→ **What needs to be done**: Pull out the records word for word, from the start through the line containing "state / province: Sarawak", and leave the pictures out.

→ **Data provided**:

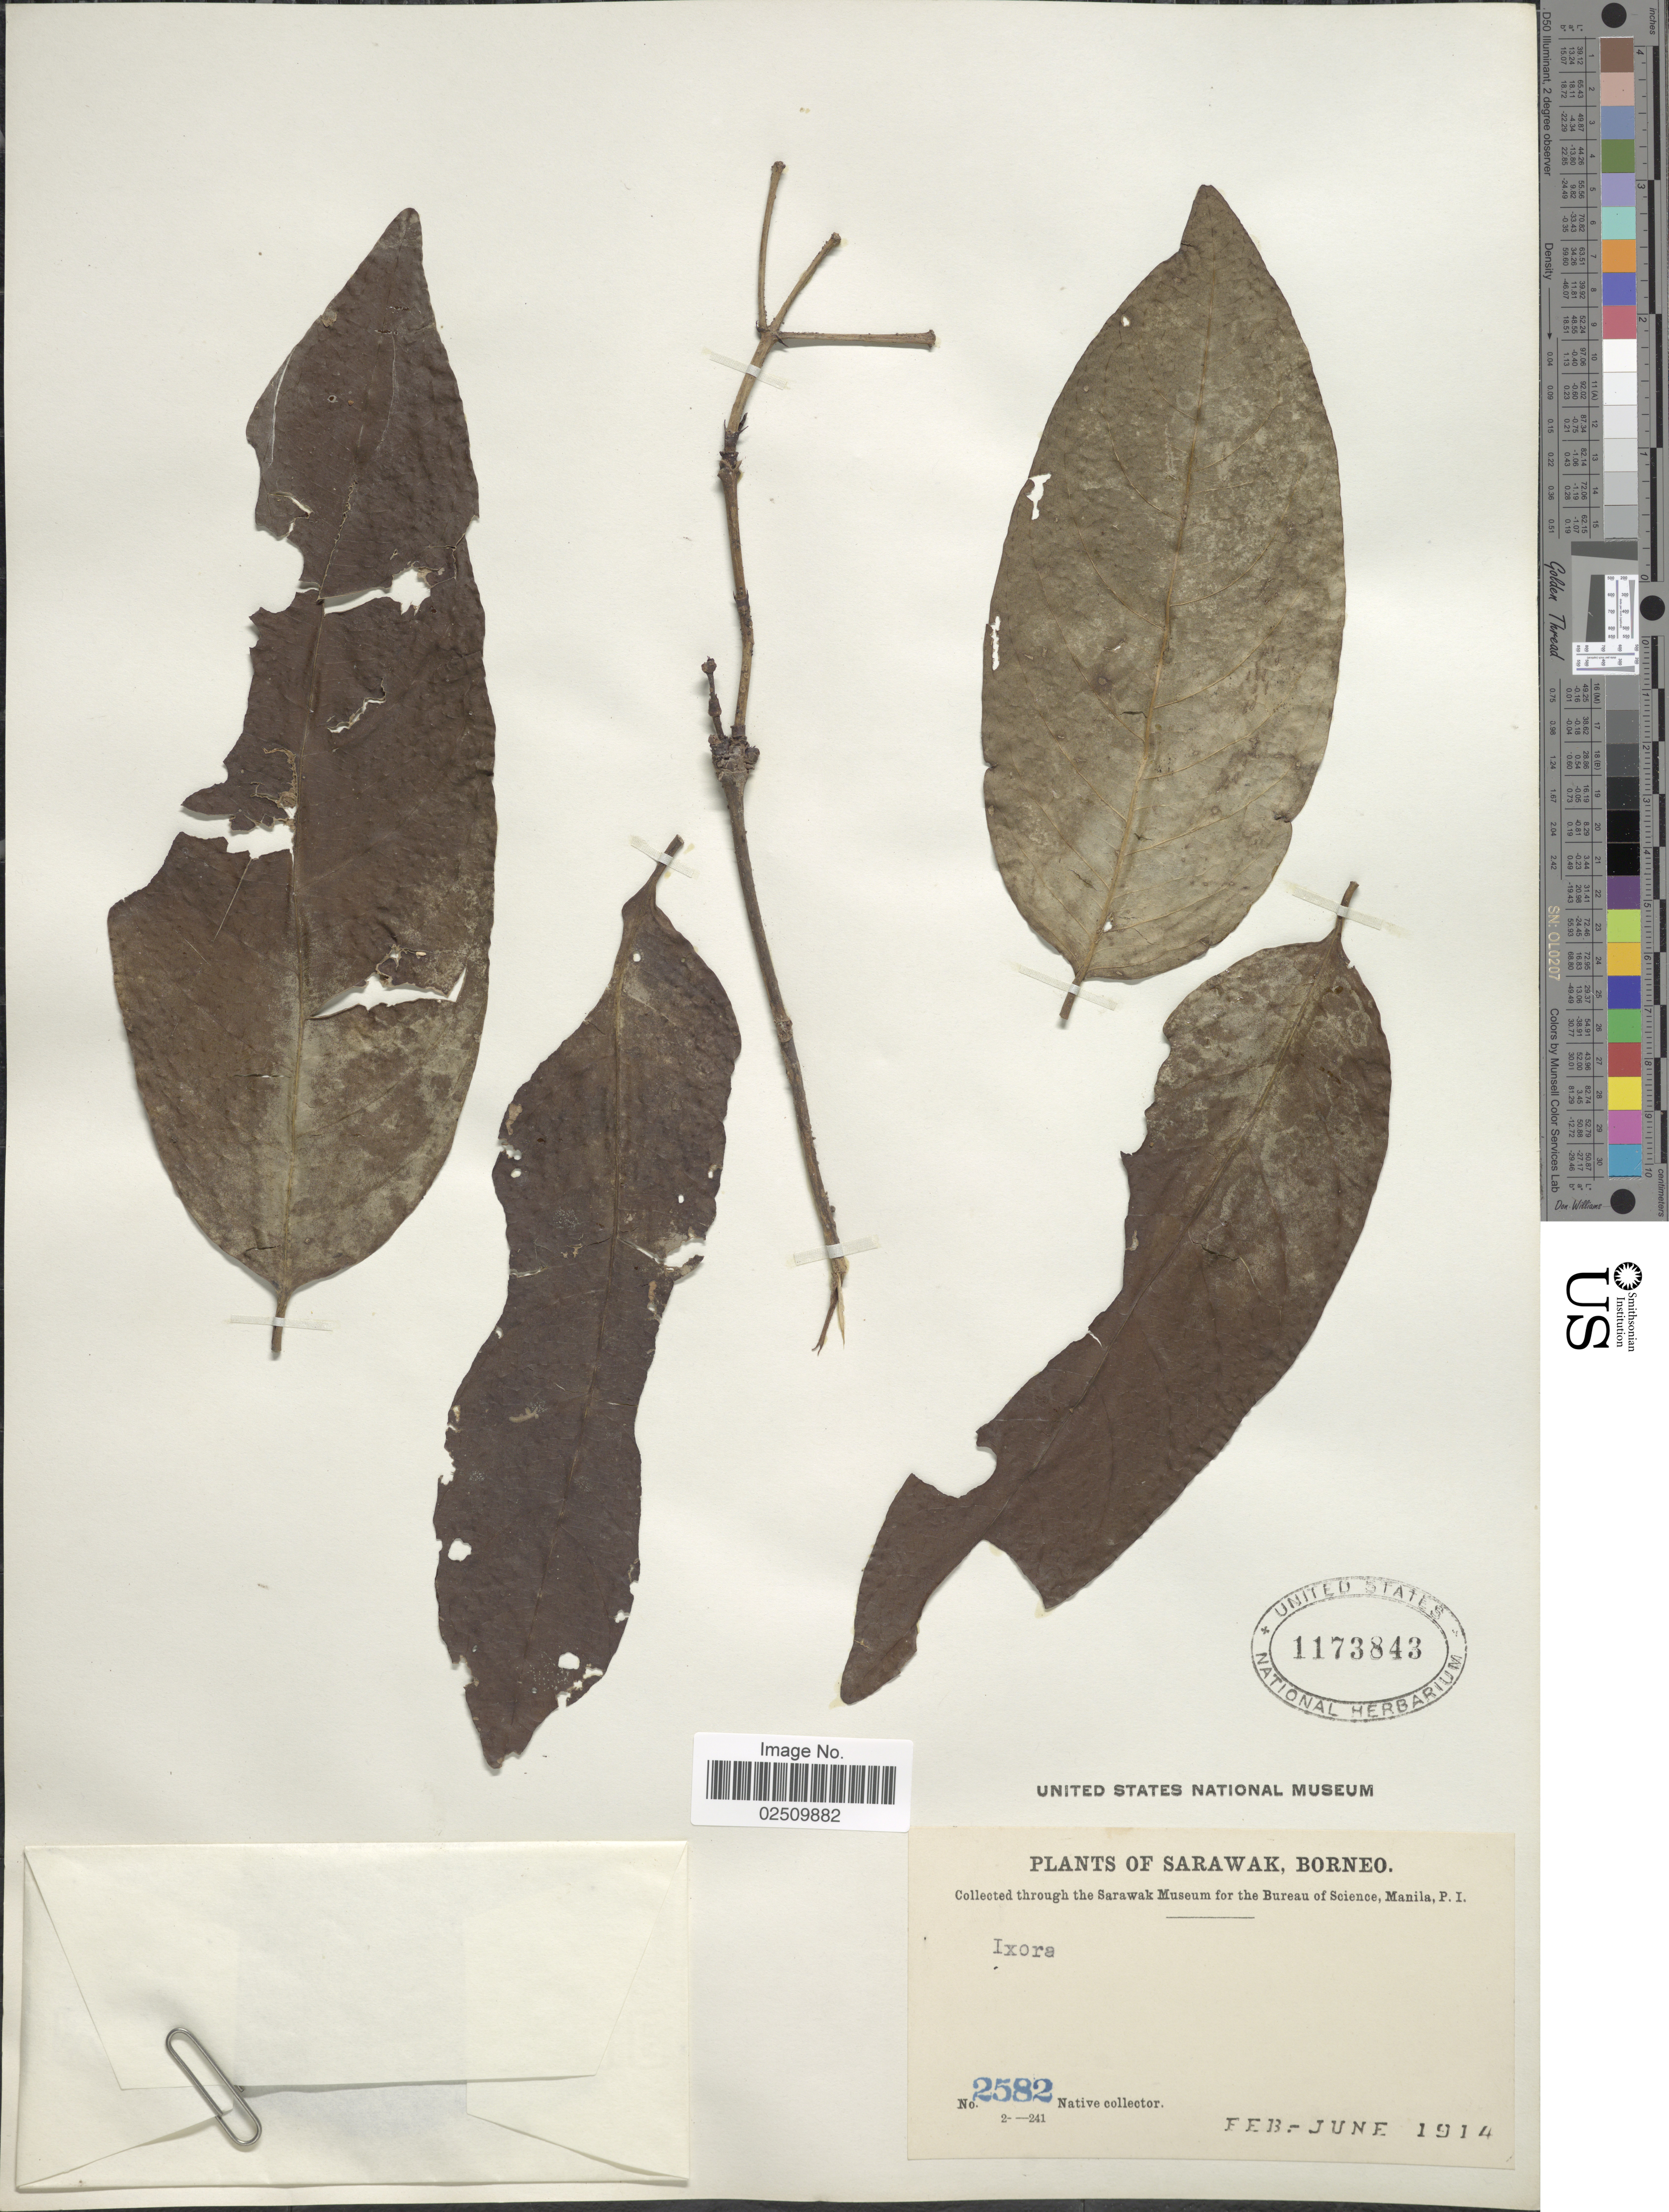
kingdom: Plantae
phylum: Tracheophyta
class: Magnoliopsida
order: Gentianales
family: Rubiaceae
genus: Ixora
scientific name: Ixora sp.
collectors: Native collector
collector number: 2582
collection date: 1914-02/1914-06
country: Malaysia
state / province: Sarawak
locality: Borneo.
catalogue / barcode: US 1173843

→ **Worked solution**:
kingdom: Plantae
phylum: Tracheophyta
class: Magnoliopsida
order: Gentianales
family: Rubiaceae
genus: Ixora
scientific name: Ixora sp.
collectors: Native collector
collector number: 2582
collection date: 1914-02/1914-06
country: Malaysia
state / province: Sarawak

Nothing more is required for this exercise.